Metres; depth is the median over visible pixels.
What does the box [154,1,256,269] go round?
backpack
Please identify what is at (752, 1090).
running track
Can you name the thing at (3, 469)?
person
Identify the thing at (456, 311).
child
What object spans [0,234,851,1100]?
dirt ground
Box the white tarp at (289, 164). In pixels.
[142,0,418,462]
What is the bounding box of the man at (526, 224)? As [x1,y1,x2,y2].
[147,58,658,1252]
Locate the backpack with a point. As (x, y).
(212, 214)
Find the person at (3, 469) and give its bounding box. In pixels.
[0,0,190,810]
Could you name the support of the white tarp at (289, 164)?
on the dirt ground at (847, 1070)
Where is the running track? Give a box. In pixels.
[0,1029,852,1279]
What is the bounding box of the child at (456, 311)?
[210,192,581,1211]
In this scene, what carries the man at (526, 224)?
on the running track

**Exercise prompt**: Would you set down every entry again, exactly?

**Expected output**:
Metres; depth is the median over visible pixels.
What does the box [154,1,256,269] go round?
backpack
Please identify what is at (752, 1090).
running track
Can you name the thing at (3, 469)?
person
Identify the thing at (456, 311).
child
What object spans [0,234,851,1100]?
dirt ground
Box the white tarp at (289, 164). In pixels.
[142,0,418,462]
What is the bounding box of the man at (526, 224)? As [x1,y1,x2,y2].
[147,58,658,1252]
Locate the backpack with a point. As (x, y).
(212, 214)
Find the person at (3, 469) and give its bounding box. In pixels.
[0,0,190,810]
Could you name the support of the white tarp at (289, 164)?
on the dirt ground at (847, 1070)
Where is the running track? Give a box. In pixels.
[0,1029,852,1279]
What is the bounding box of the child at (456, 311)?
[210,192,581,1211]
In this scene, what carries the man at (526, 224)?
on the running track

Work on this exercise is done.